The genetic diversity of the wheat in the collection is greater than found in modern varieties, and so this historical collection is being explored as a source of genetic diversity for key traits, such as disease resistance. [2] [3] [4] The collection is now stored within the Germplasm Resources Unit at the John Innes Centre in Norwich.

Significance

The Watkins Landrace Wheat Collection is a unique resource due to the historical nature of being collected in the 1930’s before widespread globalisation of trade, and before intensive selective breeding in wheat to develop high-yielding elite varieties, which resulted in a significant loss of genetic diversity, including resilience traits. [5]

The Watkins wheat collection is now being explored for potential genetic resistance to aphids and wheat bulb fly [4] eyespot resistance [3] tan spot, Stagonospora nodorum blotch (SNB) and Fusarium head blight. [2] The collection is also being explored as a source of genetic diversity for traits like Starch Digestibility. [6]

Arthur Ernest Watkins

The collection is named after the botanist Arthur Ernest Watkins, who was the first scientist to determine the number of chromosomes in wheat, [7] but also spearheaded the collection efforts and recognised the importance of having genetic material from all around the world.

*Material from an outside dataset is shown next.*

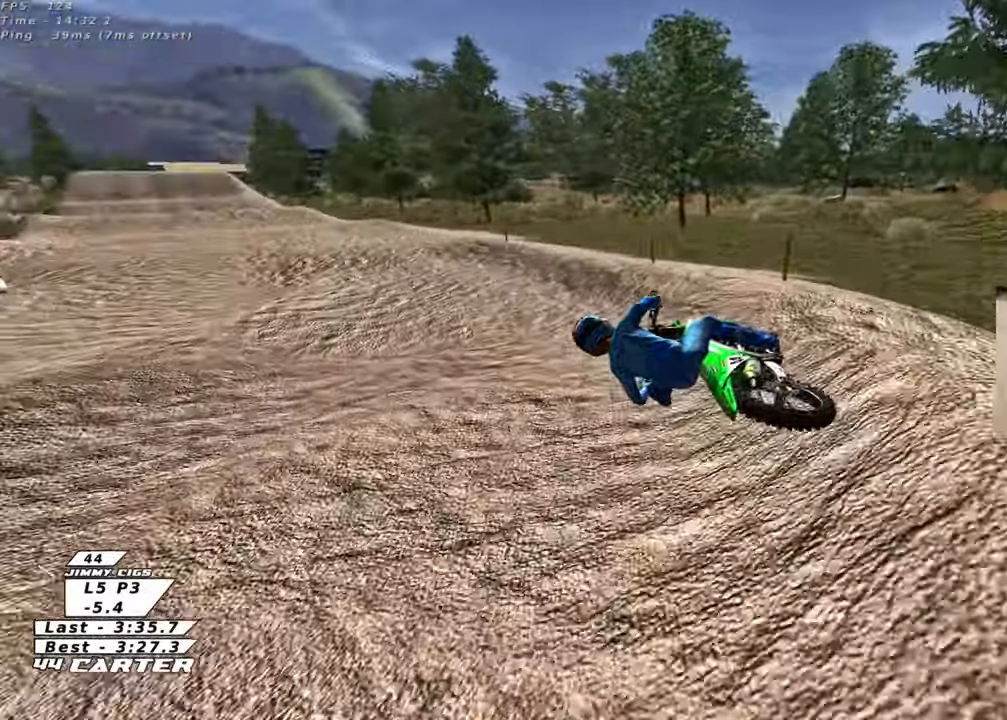
{"buttons": ["A", "R2"], "left_stick": "right", "right_stick": "center", "events": [[33, "left_stick", "center"], [100, "A", "down"], [233, "left_stick", "right"], [267, "A", "up"], [500, "A", "down"]]}
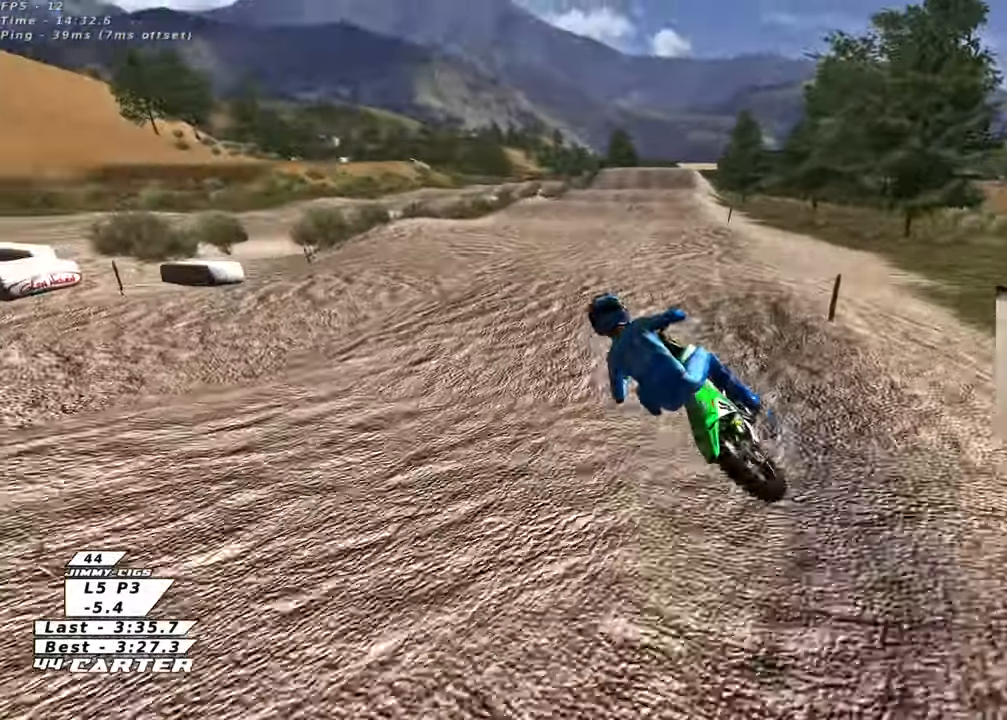
{"buttons": ["R2"], "left_stick": "down-left", "right_stick": "center", "events": [[67, "left_stick", "down-right"], [117, "A", "up"], [200, "left_stick", "right"], [417, "left_stick", "up"], [467, "left_stick", "down-left"]]}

Arthur Ernest Watkins (April 23rd 1898 - January 3rd 1967), was awarded a Diploma in Agriculture from the University of Cambridge in 1922. [8] In 1924, he joined the Plant Breeding Institute, and in 1931 was appointed as a lecturer in Cytology at the University of Cambridge’s Faculty of Agriculture and was a member of the Genetical Society. A E Watkins worked alongside Dr Harold Howard, who would later lead a research group to develop the Maris Piper variety of potato, which was the first potato bred to be resistant to potato cyst nematodes. [9]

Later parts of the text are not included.